Aber seien Sie vorsichtig, bevor Sie sich eine Meinung bilden. Ich behaupte, dass der Hauptgrund, warum wir so lange um eine Definition des Begriffs »Planet« gerungen haben, ist, dass er schlichtweg nicht definierbar ist. Wie Brown in seinem im Jahr 2010 erschienenen Buch »How I Killed Pluto and Why It Had It Coming« schreibt, ist »Planet« eher ein Konzept; mehr eine Verallgemeinerung als eine Definition. Da hat er recht. Es gibt keine festen Grenzen, die wir um den Begriff »Planet« ziehen können, um ihn zu definieren und von anderen Objekten zu unterscheiden. Ob ganz oder teilweise durch Masse, Größe, Form, Umlaufbahn oder scheinbar jede andere denkbare Eigenschaft bestimmt – die Kriterien für das Planetendasein erscheinen unausweichlich willkürlich.

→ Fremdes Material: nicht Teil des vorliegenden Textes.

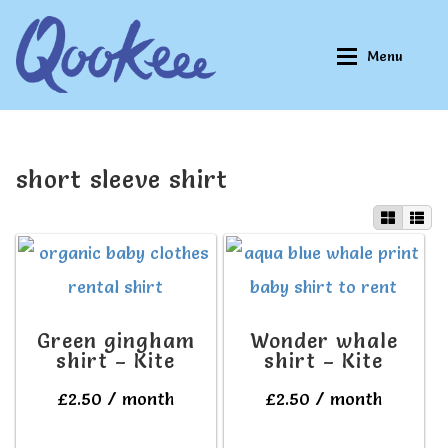
Skip
Skip
Menu
to
to
navigation
content
Home
Home
short sleeve shirt
About Qookeee®
About Qookeee®
How It Works
How It Works
Green gingham
Wonder whale
All Clothes
All Clothes
shirt – Kite
shirt – Kite
£
2.50
/ month
£
2.50
/ month
Buy
Buy
This
This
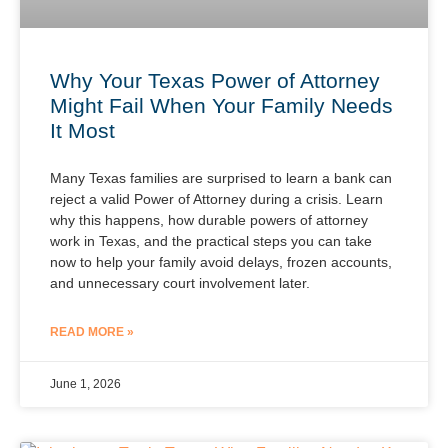
Why Your Texas Power of Attorney
Might Fail When Your Family Needs
It Most
Many Texas families are surprised to learn a bank can
reject a valid Power of Attorney during a crisis. Learn
why this happens, how durable powers of attorney
work in Texas, and the practical steps you can take
now to help your family avoid delays, frozen accounts,
and unnecessary court involvement later.
READ MORE »
June 1, 2026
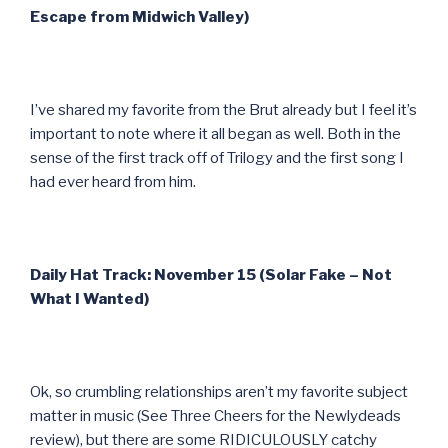
Escape from Midwich Valley)
I’ve shared my favorite from the Brut already but I feel it’s
important to note where it all began as well. Both in the
sense of the first track off of Trilogy and the first song I
had ever heard from him.
Daily Hat Track: November 15 (Solar Fake – Not
What I Wanted)
Ok, so crumbling relationships aren’t my favorite subject
matter in music (See Three Cheers for the Newlydeads
review), but there are some RIDICULOUSLY catchy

Diese Schlüpfrigkeit von Begriffen ist ein allgemeines Thema in den Naturwissenschaften: Definitionen sind eine menschliche Einbildung, kein Naturereignis. Schauen Sie sich Farben an: Wir haben Definitionen für die Wellenlängengrenze zwischen Orange und Rot. Diese Grenze wurde aber gewählt und nicht beobachtet. Blaues und rotes Licht sind zwei verschiedene Arten derselben Sache, nur mit unterschiedlichen Wellenlängen. Und alle Farben dazwischen liegen buchstäblich auf einem Spektrum; eine geht nahtlos in die nächste über, ohne dass man sie scharf voneinander abgrenzen könnte.
Es ist nicht schwer, viele weitere Beispiele zu finden: Geschlecht, Gender, politische Zugehörigkeit, Spezies und mehr. Alle diese Begriffe befinden sich auf einem Spektrum. Die Unterschiede zwischen den entgegengesetzten Enden eines Spektrums sind offensichtlich und verleiten dazu, aus dem Spektrum binäre Kategorien zu machen. Aber wenn man zwei Beispiele vergleicht, die auf dem Spektrum nahe beieinander liegen, sind Unterschiede zwischen ihnen viel schwieriger herauszuarbeiten. Wo soll man also die Grenze ziehen?
Wir Menschen stecken die Dinge gern in eindeutige Kategorien, aber die Natur ist im Allgemeinen nicht so wählerisch. Das anzuerkennen, kann das Leben sehr viel einfacher machen und uns helfen, das Universum – und uns selbst – besser zu verstehen.